Formosa fined $15,775 for releasing carcinogen into air
April 19, 2014 at 10:01 p.m.
Updated April 19, 2014 at 11:20 p.m.
Formosa Plastics Corp. in Point Comfort was fined $15,775 by the Texas Commission of Environmental Quality for releasing toxins into the air in 2011.
The plant violated the Clean Air Act, releasing 2,066.69 pounds of vinyl chloride monomer, a known carcinogen. But a previous TCEQ inspector and chemist with the Sierra Club says the fine for the air pollution is "puny," considering Formosa's history of pollution.
"Frankly, this plant has a very bad track record. They should have been fined a lot more than this.
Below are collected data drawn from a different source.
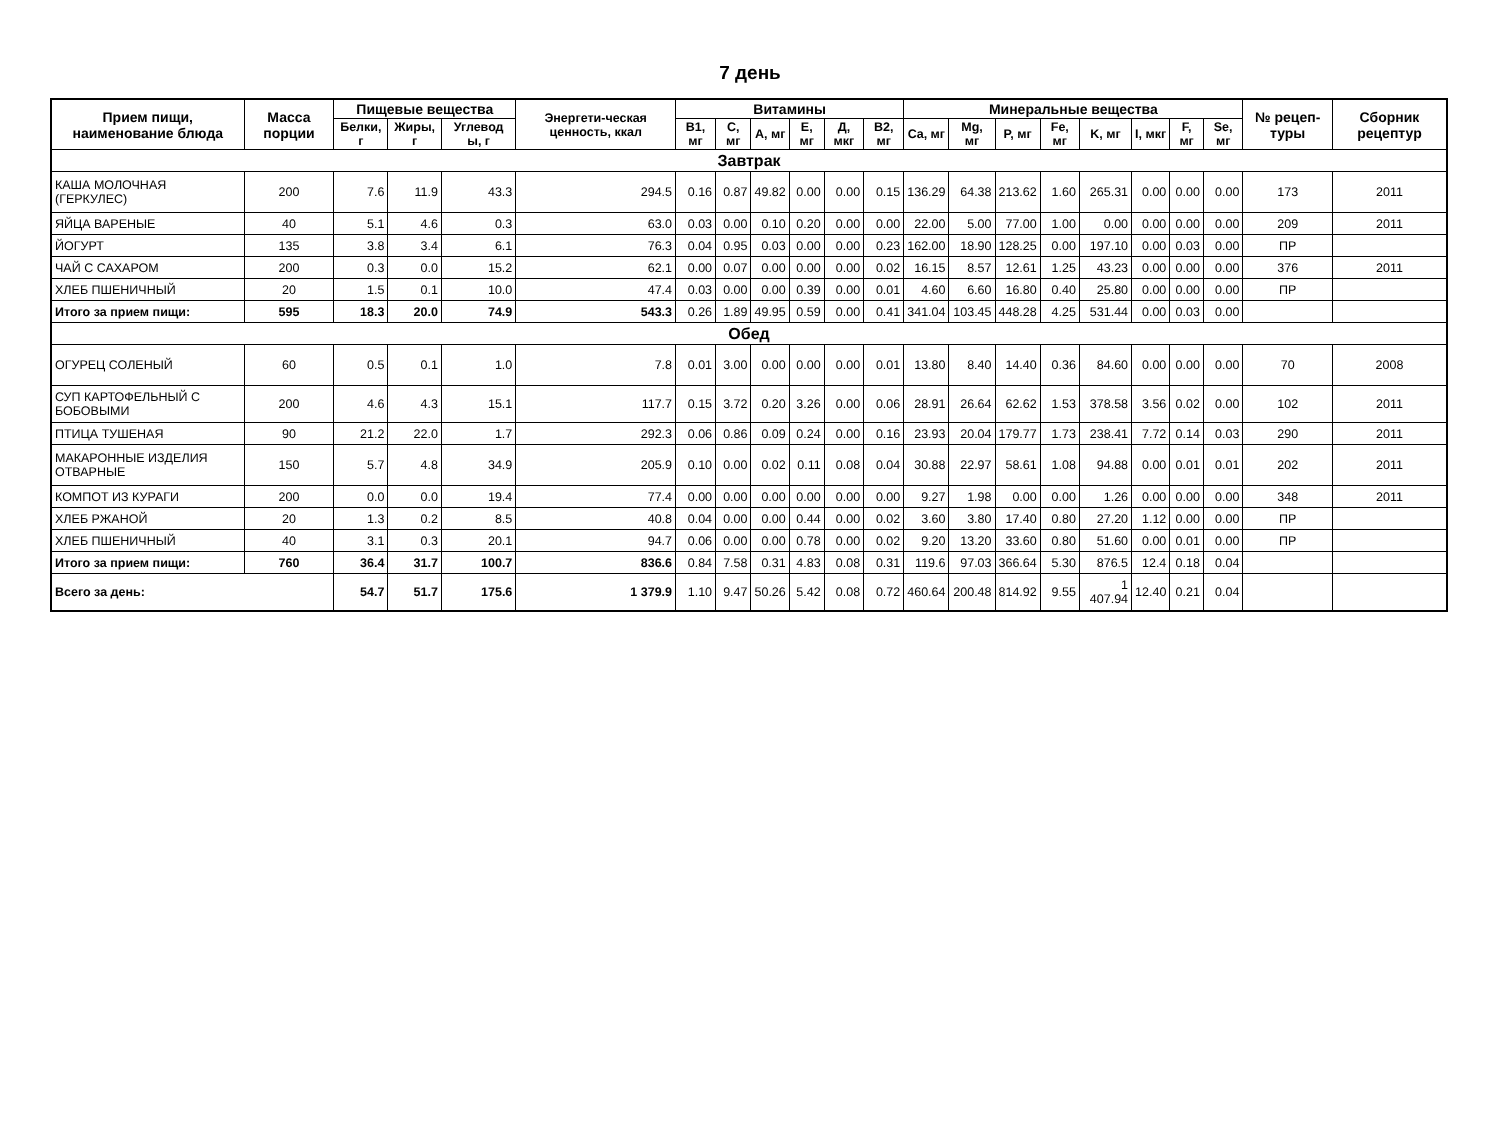7 день
| Прием пищи, наименование блюда | Масса порции | Пищевые вещества | | | Энергети-ческая ценность, ккал | Витамины | | | | | | Минеральные вещества | | | | | | | | № рецеп-туры | Сборник рецептур |
| --- | --- | --- | --- | --- | --- | --- | --- | --- | --- | --- | --- | --- | --- | --- | --- | --- | --- | --- | --- | --- | --- |
| | | Белки, г | Жиры, г | Углевод ы, г | | В1, мг | С, мг | А, мг | Е, мг | Д, мкг | В2, мг | Ca, мг | Mg, мг | P, мг | Fe, мг | K, мг | I, мкг | F, мг | Se, мг | | |
| Завтрак | | | | | | | | | | | | | | | | | | | | | |
| КАША МОЛОЧНАЯ (ГЕРКУЛЕС) | 200 | 7.6 | 11.9 | 43.3 | 294.5 | 0.16 | 0.87 | 49.82 | 0.00 | 0.00 | 0.15 | 136.29 | 64.38 | 213.62 | 1.60 | 265.31 | 0.00 | 0.00 | 0.00 | 173 | 2011 |
| ЯЙЦА ВАРЕНЫЕ | 40 | 5.1 | 4.6 | 0.3 | 63.0 | 0.03 | 0.00 | 0.10 | 0.20 | 0.00 | 0.00 | 22.00 | 5.00 | 77.00 | 1.00 | 0.00 | 0.00 | 0.00 | 0.00 | 209 | 2011 |
| ЙОГУРТ | 135 | 3.8 | 3.4 | 6.1 | 76.3 | 0.04 | 0.95 | 0.03 | 0.00 | 0.00 | 0.23 | 162.00 | 18.90 | 128.25 | 0.00 | 197.10 | 0.00 | 0.03 | 0.00 | ПР | |
| ЧАЙ С САХАРОМ | 200 | 0.3 | 0.0 | 15.2 | 62.1 | 0.00 | 0.07 | 0.00 | 0.00 | 0.00 | 0.02 | 16.15 | 8.57 | 12.61 | 1.25 | 43.23 | 0.00 | 0.00 | 0.00 | 376 | 2011 |
| ХЛЕБ ПШЕНИЧНЫЙ | 20 | 1.5 | 0.1 | 10.0 | 47.4 | 0.03 | 0.00 | 0.00 | 0.39 | 0.00 | 0.01 | 4.60 | 6.60 | 16.80 | 0.40 | 25.80 | 0.00 | 0.00 | 0.00 | ПР | |
| Итого за прием пищи: | 595 | 18.3 | 20.0 | 74.9 | 543.3 | 0.26 | 1.89 | 49.95 | 0.59 | 0.00 | 0.41 | 341.04 | 103.45 | 448.28 | 4.25 | 531.44 | 0.00 | 0.03 | 0.00 | | |
| Обед | | | | | | | | | | | | | | | | | | | | | |
| ОГУРЕЦ СОЛЕНЫЙ | 60 | 0.5 | 0.1 | 1.0 | 7.8 | 0.01 | 3.00 | 0.00 | 0.00 | 0.00 | 0.01 | 13.80 | 8.40 | 14.40 | 0.36 | 84.60 | 0.00 | 0.00 | 0.00 | 70 | 2008 |
| СУП КАРТОФЕЛЬНЫЙ С БОБОВЫМИ | 200 | 4.6 | 4.3 | 15.1 | 117.7 | 0.15 | 3.72 | 0.20 | 3.26 | 0.00 | 0.06 | 28.91 | 26.64 | 62.62 | 1.53 | 378.58 | 3.56 | 0.02 | 0.00 | 102 | 2011 |
| ПТИЦА ТУШЕНАЯ | 90 | 21.2 | 22.0 | 1.7 | 292.3 | 0.06 | 0.86 | 0.09 | 0.24 | 0.00 | 0.16 | 23.93 | 20.04 | 179.77 | 1.73 | 238.41 | 7.72 | 0.14 | 0.03 | 290 | 2011 |
| МАКАРОННЫЕ ИЗДЕЛИЯ ОТВАРНЫЕ | 150 | 5.7 | 4.8 | 34.9 | 205.9 | 0.10 | 0.00 | 0.02 | 0.11 | 0.08 | 0.04 | 30.88 | 22.97 | 58.61 | 1.08 | 94.88 | 0.00 | 0.01 | 0.01 | 202 | 2011 |
| КОМПОТ ИЗ КУРАГИ | 200 | 0.0 | 0.0 | 19.4 | 77.4 | 0.00 | 0.00 | 0.00 | 0.00 | 0.00 | 0.00 | 9.27 | 1.98 | 0.00 | 0.00 | 1.26 | 0.00 | 0.00 | 0.00 | 348 | 2011 |
| ХЛЕБ РЖАНОЙ | 20 | 1.3 | 0.2 | 8.5 | 40.8 | 0.04 | 0.00 | 0.00 | 0.44 | 0.00 | 0.02 | 3.60 | 3.80 | 17.40 | 0.80 | 27.20 | 1.12 | 0.00 | 0.00 | ПР | |
| ХЛЕБ ПШЕНИЧНЫЙ | 40 | 3.1 | 0.3 | 20.1 | 94.7 | 0.06 | 0.00 | 0.00 | 0.78 | 0.00 | 0.02 | 9.20 | 13.20 | 33.60 | 0.80 | 51.60 | 0.00 | 0.01 | 0.00 | ПР | |
| Итого за прием пищи: | 760 | 36.4 | 31.7 | 100.7 | 836.6 | 0.84 | 7.58 | 0.31 | 4.83 | 0.08 | 0.31 | 119.6 | 97.03 | 366.64 | 5.30 | 876.5 | 12.4 | 0.18 | 0.04 | | |
| Всего за день: | | 54.7 | 51.7 | 175.6 | 1 379.9 | 1.10 | 9.47 | 50.26 | 5.42 | 0.08 | 0.72 | 460.64 | 200.48 | 814.92 | 9.55 | 1 407.94 | 12.40 | 0.21 | 0.04 | | |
This fine is peanuts," said Neil Carman, Lone Star Chapter of the Sierra Club clean air program director.
The plant has paid $615,992 in TCEQ fines for 14 air pollution events during the past 15 years, not including the most recent fine. Formosa holds a "significant violation" status with the Environmental Protection Agency under the Clean Air Act and has paid $80,505 in EPA penalties for air pollution during the past five years, according to a compliance history report.
The 2011 release of toxins occurred when a reactor was overfilled with the monomer, causing the chemical to be released through a pressure relief valve, according to a TCEQ summary. The plant did not report the event properly for two years, though TCEQ requires such an event to be reported within 10 days, according to the summary.
Formosa attempted to report the event within the 10-day period, but the submission did not count because of an oversight in the paperwork, Formosa spokesman Bill Harvey said.
"TCEQ, the regulatory agency, assessed the fine. I have to think they think it's appropriate," Harvey said.
Formosa has paid $6,310 of the fine so far, and $3,155 of the payment was deferred. The remaining $6,310 is in the process of being paid toward replacing older diesel school buses in the area with alternative-fueled or cleaner-burning diesel buses, Harvey said.
Before the fine, Formosa received two warnings from TCEQ for similar violations.
Carman said he thought the "fine should be about 10 times higher than what it is."
"They make it sound like the company has a satisfactory compliance history," Carman said. "It has one of the worst environmental track records in the state."